Edit the hosts file, enter the server ip/name of your existing web and db server under their respective hostgroups. Run this command for pushing roles to all server:
ansible-playbook -i hosts site.yml
ansible-playbook webserver.yml --tags "nginx" # nginx deploy
ansible-playbook dbserver.yml --tags "mysql" # mysql deploy
Ansible requires nothing more than a password or SSH key in order to start managing systems. Ansible is easy to install and the playbook based roles can be run from any computer/server that has ansible installed.

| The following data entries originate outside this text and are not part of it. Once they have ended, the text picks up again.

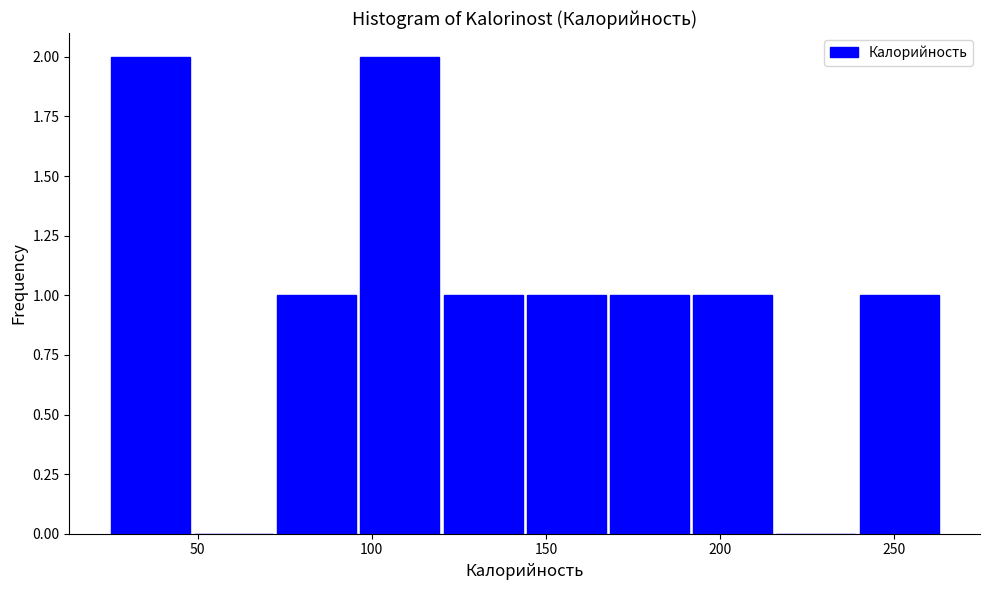

What is the height of the bar covering 25 to 50 on the x-axis? Neither the bar edges nor the heights are printed on the chart, so give them approximately, as read against the axes.

2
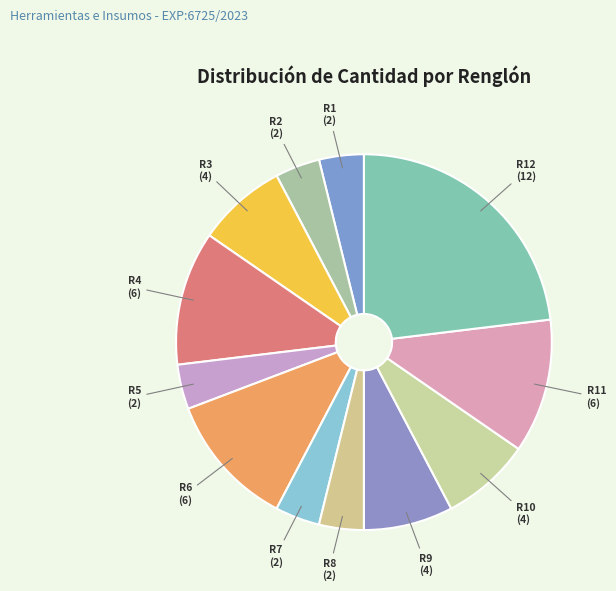

Which slice is the smallest?

Renglón 1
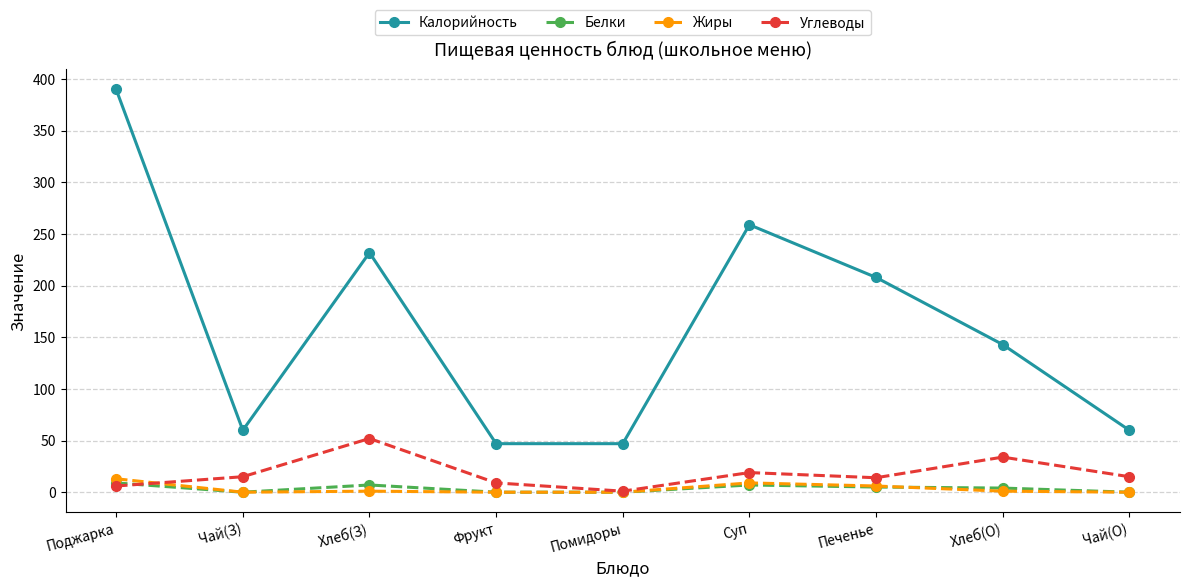

True or false: Белки and Калорийность cross at least once.

False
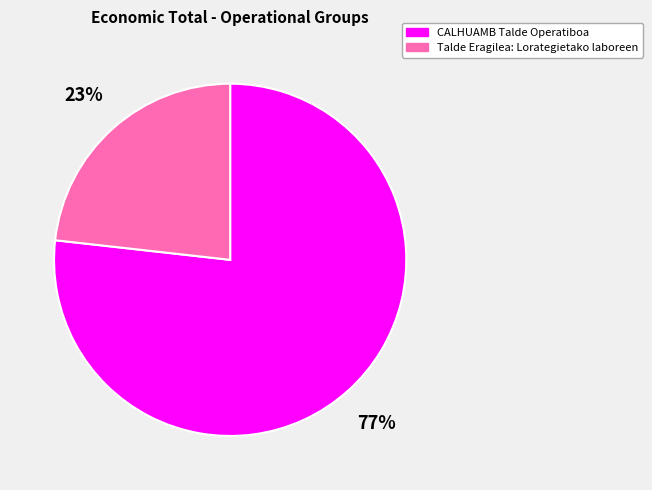

To the nearest percent, what is the difference between the largest and smallest slice percentages?

54%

Ansible pushes out small programs, called "Ansible Modules", by connecting to the nodes over SSH. Because these modules are simple Python scripts, and Ansible is agent-less, the target hosts only require an SSH connection and Python installed. Besides simplicity, which is another advantage of using Ansible vs Chef or Puppet, there are no servers, daemons, or databases required - all that is needed is to install Ansible on the host, Python on the targets, and have SSH access.